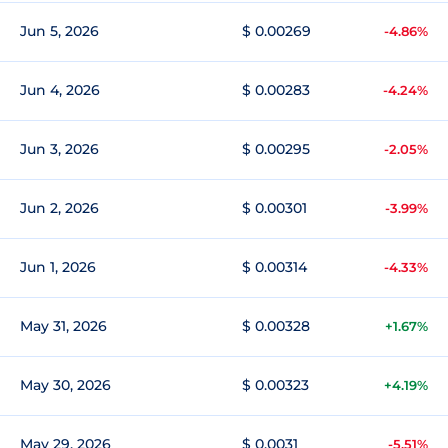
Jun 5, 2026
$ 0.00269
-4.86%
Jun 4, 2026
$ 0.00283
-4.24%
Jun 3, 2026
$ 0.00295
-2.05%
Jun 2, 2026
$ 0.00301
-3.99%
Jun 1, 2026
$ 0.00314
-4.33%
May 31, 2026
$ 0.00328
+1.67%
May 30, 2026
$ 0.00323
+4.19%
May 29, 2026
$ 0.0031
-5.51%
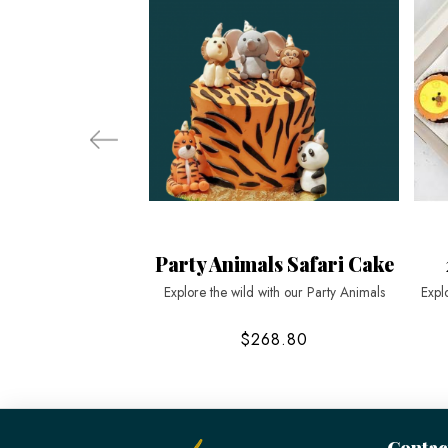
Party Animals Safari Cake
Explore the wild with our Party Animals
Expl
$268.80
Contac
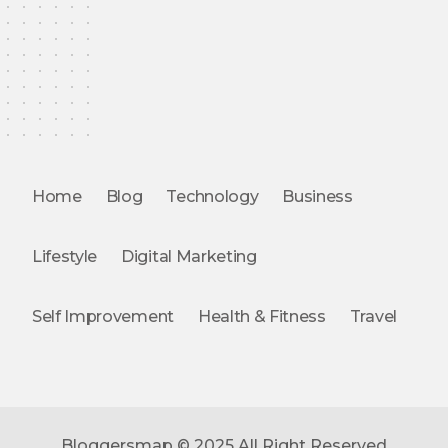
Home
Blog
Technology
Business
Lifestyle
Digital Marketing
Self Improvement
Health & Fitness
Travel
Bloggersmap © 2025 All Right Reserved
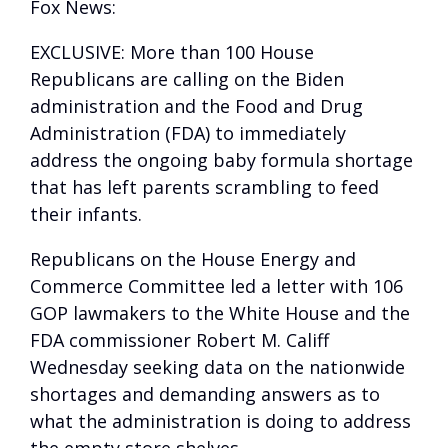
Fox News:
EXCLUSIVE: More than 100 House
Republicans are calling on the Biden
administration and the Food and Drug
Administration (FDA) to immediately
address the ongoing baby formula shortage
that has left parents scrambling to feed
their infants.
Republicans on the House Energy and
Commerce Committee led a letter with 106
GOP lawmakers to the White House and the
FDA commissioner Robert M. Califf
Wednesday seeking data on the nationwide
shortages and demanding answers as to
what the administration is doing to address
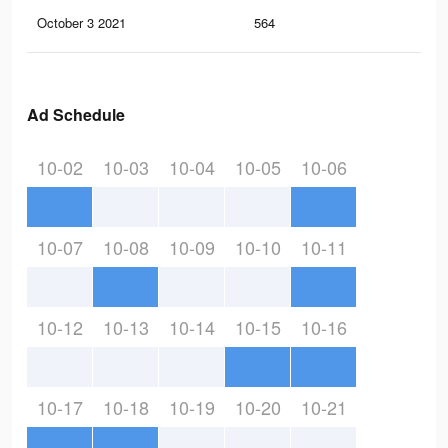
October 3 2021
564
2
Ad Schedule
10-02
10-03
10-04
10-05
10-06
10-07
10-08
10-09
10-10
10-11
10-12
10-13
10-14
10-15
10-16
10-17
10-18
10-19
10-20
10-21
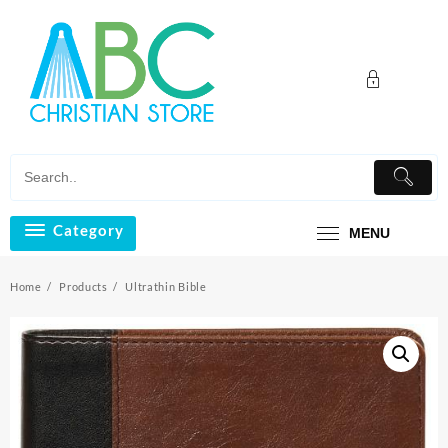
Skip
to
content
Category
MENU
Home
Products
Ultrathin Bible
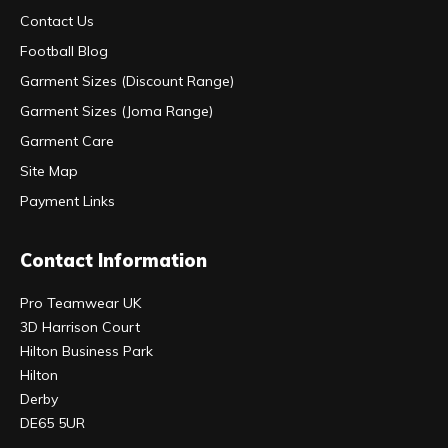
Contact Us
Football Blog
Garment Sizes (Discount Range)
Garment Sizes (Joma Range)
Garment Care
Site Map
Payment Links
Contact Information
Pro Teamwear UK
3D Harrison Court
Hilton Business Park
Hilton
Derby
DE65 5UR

───

*EXERCISE OBJECTIVE*: Your task is to retype the entries verbatim, starting with the line that holds "EXCLUSIVE: More than 100 House" and stopping after the line that holds "their infants.".

*ANSWER SECTION*:
EXCLUSIVE: More than 100 House
Republicans are calling on the Biden
administration and the Food and Drug
Administration (FDA) to immediately
address the ongoing baby formula shortage
that has left parents scrambling to feed
their infants.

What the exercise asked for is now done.